> _QUESTIONS_
1. Answer these about the MaRS text:
(a) What does the name MaRS stand for?
(b) How much research and development takes place in the Discovery District each year?
(c) Who is the CEO of MaRS?
2. Please repeat the MaRS text word for word, everything from "The effort to" down to "about manufacturing opportunities.".
3. Carry on the MaRS text from the point where it stops.

The effort to boost the auto industry continues. In May, a group of Italian auto-industry executives took a weeklong tour of Ontario to learn more about manufacturing opportunities.

A Trip to MaRS to Boost Technology
No, the red planet is not a hot spot for science and technology innovation, not outside of science fiction, anyway. In real life, though, there's a technology magnet known as MaRS - this one much closer, in Toronto. MaRS is short for "medical and related sciences," and the MaRS Discovery District is a not-for-profit corporation, a public-private collaboration created to improve commercial outcomes from Canadian science and technology innovation.

The term "Discovery District" refers to Toronto's downtown research cluster that includes the prestigious University of Toronto, seven teaching hospitals, and more than 30 research centers. More than $400 million worth of research and development takes place in the district every year. Less than a mile away is the country's largest concentration of financial enterprises and corporate head offices.

"The proximity to this kind of capacity in research, finance, and the broad mix of established and growing technology companies in the region - along with direct subway access to a thriving, creative, multicultural, urban community - is a truly unique advantage for MaRS in the global marketplace," says Dr. Ilse Treurnicht, the CEO of MaRS.

> _PROVIDED DATA_
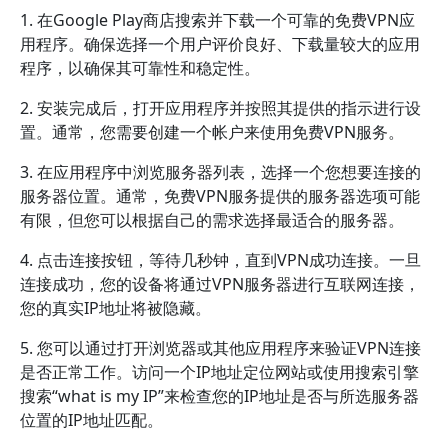
1. 在Google Play商店搜索并下载一个可靠的免费VPN应
用程序。确保选择一个用户评价良好、下载量较大的应用
程序，以确保其可靠性和稳定性。
2. 安装完成后，打开应用程序并按照其提供的指示进行设
置。通常，您需要创建一个帐户来使用免费VPN服务。
3. 在应用程序中浏览服务器列表，选择一个您想要连接的
服务器位置。通常，免费VPN服务提供的服务器选项可能
有限，但您可以根据自己的需求选择最适合的服务器。
4. 点击连接按钮，等待几秒钟，直到VPN成功连接。一旦
连接成功，您的设备将通过VPN服务器进行互联网连接，
您的真实IP地址将被隐藏。
5. 您可以通过打开浏览器或其他应用程序来验证VPN连接
是否正常工作。访问一个IP地址定位网站或使用搜索引擎
搜索“what is my IP”来检查您的IP地址是否与所选服务器
位置的IP地址匹配。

> _RESPONSES TO THE TASKS_
1.
(a) Medical and related sciences.
(b) More than $400 million worth.
(c) Dr. Ilse Treurnicht.

2.
The effort to boost the auto industry continues. In May, a group of Italian auto-industry executives took a weeklong tour of Ontario to learn more about manufacturing opportunities.

3.
A major focus of the MaRS collaboration is a state-of-the-art facility called the MaRS Centre. Its first phase totals 700,000 square feet and is fully leased. Tenants include startup, mid-sized, and multinational high-technology companies, researchers from the University Health Network and The Hospital for Sick Children, venture-capital firms, and a wide range of services such as technology-transfer groups, accountants, lawyers, networking organizations, and funding agencies. A million-square-foot second phase has a target completion date of 2008 and is expected to attract a wide range of multinational technology businesses and leading research organizations.

"Toronto's vibrant medical and research institutions have demonstrated a strong track record for clinical trials initiatives with several of the world's leading pharmaceutical entities," according to Dr. Mansoor Mohammed, chief scientific officer and vice president of CombiMatrix Molecular Diagnostics. The producer of gene-based diagnostic products and services established a new facility this spring in the MaRS Discovery District. "We anticipate drawing heavily from the researchers trained within the greater Toronto medical research community."

"Life sciences is certainly an industry that we're focusing on where we have some big advantages," says Langley. "We have an excellent work force. About 57 percent have postsecondary education - about 25 percent have university degrees and the balance have college diplomas or full-time apprenticeships. Toronto is one of the major life-sciences locations in North America."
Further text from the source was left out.